Lois Lane is the one who took his life away. That’s how he sees it. He views her integrity as a weapon that was used to shank him. When he confronts her, he doesn't just want to kill her. That’s too easy. He wants her to suffer. He wants her to feel the isolation he felt.
- He kills General Sam Lane. This wasn't just about removing a tactical threat. It was about tearing a hole in Lois’s support system.
- He targets the boys. Lex knows that Clark’s greatest weakness isn't a green rock; it's the safety of Jonathan and Jordan.
- The "Retire" Demand. One of the most chilling scenes is when he tells Lois she has to stop being a journalist. He wants to strip away her identity.
Turning Bizarro into Doomsday
We have to talk about the Season 3 finale because it was wild. Lex takes the Bizarro version of Superman—who was already a tragic figure—and tortures him. He kills him over and over, knowing that every time Bizarro dies, he comes back stronger and more deformed.
Eventually, he turns him into this show's version of Doomsday.
It’s a masterclass in pettiness. Lex didn't just find a monster; he manufactured one out of Clark’s own face. It’s psychological warfare. He sends this creature to the moon to kill Superman, not because he needs the world to be without a savior, but because he wants Lois to watch her husband die.
The Final Act: Redemption or Just Peace?
By the time we hit the series finale of Season 4, the stakes have shifted. We see the "Death of Superman" arc play out, but the show does something unexpected with the ending.
After years of fighting, after the lawsuits and the Doomsday battles and the kidnapped fathers, we get a time jump. A big one. 32 years into the future.
Lois eventually passes away from a return of her cancer. It’s heartbreaking. But in those final moments, or perhaps in a vision of the afterlife, Clark encounters a version of Lex. It’s not the angry, bearded man from the prison walk. It’s a representation of all the trauma they shared.
And Clark forgives him.
Some fans hated this. They felt Lex didn't deserve it. And honestly? He probably didn't. But the show wasn't about Lex’s redemption; it was about Clark’s capacity for peace. Forgiving Lex was the final act of being Superman. It was the only way to truly defeat the ghost of Lex Luthor.
What We Can Learn From This Version of Lex
This Lex Luthor reminds us that the most dangerous villains aren't the ones with the big laser beams. They’re the ones who feel like they’ve been wronged.
- Vengeance is a trap. Lex could have taken his billions and rebuilt his life. Instead, he chose to rot in his own anger.

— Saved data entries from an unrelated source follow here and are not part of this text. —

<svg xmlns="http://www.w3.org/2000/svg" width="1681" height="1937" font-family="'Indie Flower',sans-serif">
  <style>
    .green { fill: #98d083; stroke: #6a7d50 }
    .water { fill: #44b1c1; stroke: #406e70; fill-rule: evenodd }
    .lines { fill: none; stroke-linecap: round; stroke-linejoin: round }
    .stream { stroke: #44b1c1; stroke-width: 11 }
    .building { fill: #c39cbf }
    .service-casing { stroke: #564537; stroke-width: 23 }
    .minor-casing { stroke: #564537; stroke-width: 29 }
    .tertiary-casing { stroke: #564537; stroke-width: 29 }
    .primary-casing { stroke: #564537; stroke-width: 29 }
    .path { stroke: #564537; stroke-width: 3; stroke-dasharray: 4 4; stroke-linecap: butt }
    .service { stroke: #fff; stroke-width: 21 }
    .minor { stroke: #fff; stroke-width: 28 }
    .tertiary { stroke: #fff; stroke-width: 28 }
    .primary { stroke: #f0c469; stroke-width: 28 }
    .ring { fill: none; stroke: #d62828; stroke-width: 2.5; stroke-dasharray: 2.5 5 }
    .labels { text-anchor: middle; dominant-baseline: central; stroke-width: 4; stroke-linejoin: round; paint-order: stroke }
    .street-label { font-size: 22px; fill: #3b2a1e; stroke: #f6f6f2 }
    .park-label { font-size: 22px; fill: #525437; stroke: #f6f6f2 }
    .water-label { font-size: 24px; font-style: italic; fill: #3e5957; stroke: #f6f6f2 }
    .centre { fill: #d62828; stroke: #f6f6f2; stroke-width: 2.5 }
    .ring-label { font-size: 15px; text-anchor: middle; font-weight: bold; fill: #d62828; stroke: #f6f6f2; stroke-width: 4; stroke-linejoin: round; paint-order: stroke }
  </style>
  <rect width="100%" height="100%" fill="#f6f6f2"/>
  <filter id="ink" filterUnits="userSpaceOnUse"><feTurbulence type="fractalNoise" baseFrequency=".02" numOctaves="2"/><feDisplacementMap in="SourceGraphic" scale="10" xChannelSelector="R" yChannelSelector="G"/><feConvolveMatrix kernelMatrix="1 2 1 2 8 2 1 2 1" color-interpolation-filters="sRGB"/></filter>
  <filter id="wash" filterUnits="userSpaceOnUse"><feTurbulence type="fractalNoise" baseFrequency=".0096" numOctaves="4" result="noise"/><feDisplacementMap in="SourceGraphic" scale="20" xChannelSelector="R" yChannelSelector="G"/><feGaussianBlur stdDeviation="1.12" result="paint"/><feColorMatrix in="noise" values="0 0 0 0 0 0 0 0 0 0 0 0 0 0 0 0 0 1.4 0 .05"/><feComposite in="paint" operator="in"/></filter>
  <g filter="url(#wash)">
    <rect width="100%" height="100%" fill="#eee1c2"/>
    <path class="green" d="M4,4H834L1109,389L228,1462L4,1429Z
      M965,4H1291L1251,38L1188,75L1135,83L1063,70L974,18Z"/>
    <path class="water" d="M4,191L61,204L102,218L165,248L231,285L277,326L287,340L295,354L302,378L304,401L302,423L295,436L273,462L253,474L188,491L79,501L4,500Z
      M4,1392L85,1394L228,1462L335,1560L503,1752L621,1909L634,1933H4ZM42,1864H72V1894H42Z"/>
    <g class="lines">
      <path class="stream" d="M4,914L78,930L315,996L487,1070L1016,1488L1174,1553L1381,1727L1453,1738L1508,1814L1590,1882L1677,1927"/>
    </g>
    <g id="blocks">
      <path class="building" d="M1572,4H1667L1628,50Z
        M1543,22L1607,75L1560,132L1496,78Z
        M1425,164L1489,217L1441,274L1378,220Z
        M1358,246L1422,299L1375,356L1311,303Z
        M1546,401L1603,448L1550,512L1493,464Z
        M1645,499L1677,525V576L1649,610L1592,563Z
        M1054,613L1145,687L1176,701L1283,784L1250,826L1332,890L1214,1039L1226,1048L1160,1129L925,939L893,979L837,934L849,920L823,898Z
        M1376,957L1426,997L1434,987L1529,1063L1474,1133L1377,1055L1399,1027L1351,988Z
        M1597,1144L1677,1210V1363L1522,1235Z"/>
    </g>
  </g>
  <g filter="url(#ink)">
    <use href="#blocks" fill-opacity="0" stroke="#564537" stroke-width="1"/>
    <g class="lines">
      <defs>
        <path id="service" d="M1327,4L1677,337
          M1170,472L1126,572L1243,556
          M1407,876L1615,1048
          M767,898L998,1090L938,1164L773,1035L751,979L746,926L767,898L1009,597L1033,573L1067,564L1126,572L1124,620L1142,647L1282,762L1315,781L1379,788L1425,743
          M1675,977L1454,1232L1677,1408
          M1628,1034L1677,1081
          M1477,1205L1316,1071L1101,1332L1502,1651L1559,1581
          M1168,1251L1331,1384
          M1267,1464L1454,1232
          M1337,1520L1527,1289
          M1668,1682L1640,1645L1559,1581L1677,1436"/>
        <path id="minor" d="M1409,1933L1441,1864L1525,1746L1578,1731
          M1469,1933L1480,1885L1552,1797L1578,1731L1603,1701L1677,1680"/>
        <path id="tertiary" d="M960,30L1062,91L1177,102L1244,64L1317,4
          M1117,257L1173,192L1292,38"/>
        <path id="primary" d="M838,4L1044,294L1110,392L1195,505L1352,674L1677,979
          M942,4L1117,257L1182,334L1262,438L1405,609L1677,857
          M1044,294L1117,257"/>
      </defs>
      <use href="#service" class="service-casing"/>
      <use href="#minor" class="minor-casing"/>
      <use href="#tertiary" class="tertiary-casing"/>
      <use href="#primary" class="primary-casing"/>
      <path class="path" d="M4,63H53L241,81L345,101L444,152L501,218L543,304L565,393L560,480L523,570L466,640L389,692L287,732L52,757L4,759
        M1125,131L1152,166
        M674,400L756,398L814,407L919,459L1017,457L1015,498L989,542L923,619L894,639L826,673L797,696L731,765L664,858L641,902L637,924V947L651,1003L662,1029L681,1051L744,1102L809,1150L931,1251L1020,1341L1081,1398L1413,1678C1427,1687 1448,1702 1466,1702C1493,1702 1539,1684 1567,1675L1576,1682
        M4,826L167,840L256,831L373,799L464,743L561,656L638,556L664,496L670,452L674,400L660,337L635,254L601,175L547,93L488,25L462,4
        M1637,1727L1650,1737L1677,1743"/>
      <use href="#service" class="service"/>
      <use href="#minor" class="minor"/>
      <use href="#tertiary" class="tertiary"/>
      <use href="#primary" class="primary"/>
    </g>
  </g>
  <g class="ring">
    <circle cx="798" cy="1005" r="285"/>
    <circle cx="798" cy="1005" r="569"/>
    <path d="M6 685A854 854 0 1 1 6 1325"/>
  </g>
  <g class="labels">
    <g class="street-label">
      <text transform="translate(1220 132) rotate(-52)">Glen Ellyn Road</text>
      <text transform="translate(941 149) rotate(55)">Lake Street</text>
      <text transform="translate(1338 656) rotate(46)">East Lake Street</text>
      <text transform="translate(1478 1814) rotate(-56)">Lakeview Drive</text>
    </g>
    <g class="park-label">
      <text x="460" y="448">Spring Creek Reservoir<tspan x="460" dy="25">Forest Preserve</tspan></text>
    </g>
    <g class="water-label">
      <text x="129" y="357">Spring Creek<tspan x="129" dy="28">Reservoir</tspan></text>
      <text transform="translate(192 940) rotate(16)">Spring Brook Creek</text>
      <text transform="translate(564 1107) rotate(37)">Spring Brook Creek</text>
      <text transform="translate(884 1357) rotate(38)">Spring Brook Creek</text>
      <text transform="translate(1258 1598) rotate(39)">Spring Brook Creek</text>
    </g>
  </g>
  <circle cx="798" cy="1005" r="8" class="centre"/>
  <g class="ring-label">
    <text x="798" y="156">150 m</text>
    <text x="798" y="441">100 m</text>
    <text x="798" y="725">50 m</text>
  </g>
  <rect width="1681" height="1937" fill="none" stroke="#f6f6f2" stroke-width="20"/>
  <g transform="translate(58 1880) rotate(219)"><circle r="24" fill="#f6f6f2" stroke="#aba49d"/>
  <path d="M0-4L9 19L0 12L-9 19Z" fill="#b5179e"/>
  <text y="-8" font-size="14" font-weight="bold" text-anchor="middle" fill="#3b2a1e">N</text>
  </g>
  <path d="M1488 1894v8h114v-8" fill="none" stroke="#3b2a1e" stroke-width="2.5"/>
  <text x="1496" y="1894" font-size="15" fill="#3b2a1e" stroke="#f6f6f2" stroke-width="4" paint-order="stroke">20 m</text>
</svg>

- Legacy matters. Lex’s greatest failure wasn't losing to Superman; it was losing his daughter’s love.
- The power of the press. The show highlights how a single article can change a life, for better or worse.
If you’re looking to revisit the best moments of this rivalry, start with Season 3, Episode 12, "Injustice." It’s where the mask truly slips and we see the monster Michael Cudlitz built. It’s a performance that stands right up there with the greats.
👉 See also: Still Alive But Barely Breathing: Why the Best Music Leaves Us Gasping
Your next move? Go back and watch the scenes between Lex and Otis. The way Lex commands the room without ever raising his voice tells you everything you need to know about why this is the definitive modern take on the character. Keep an eye on the subtle ways the show uses lighting to make Lex look like he’s always emerging from the shadows of his own past.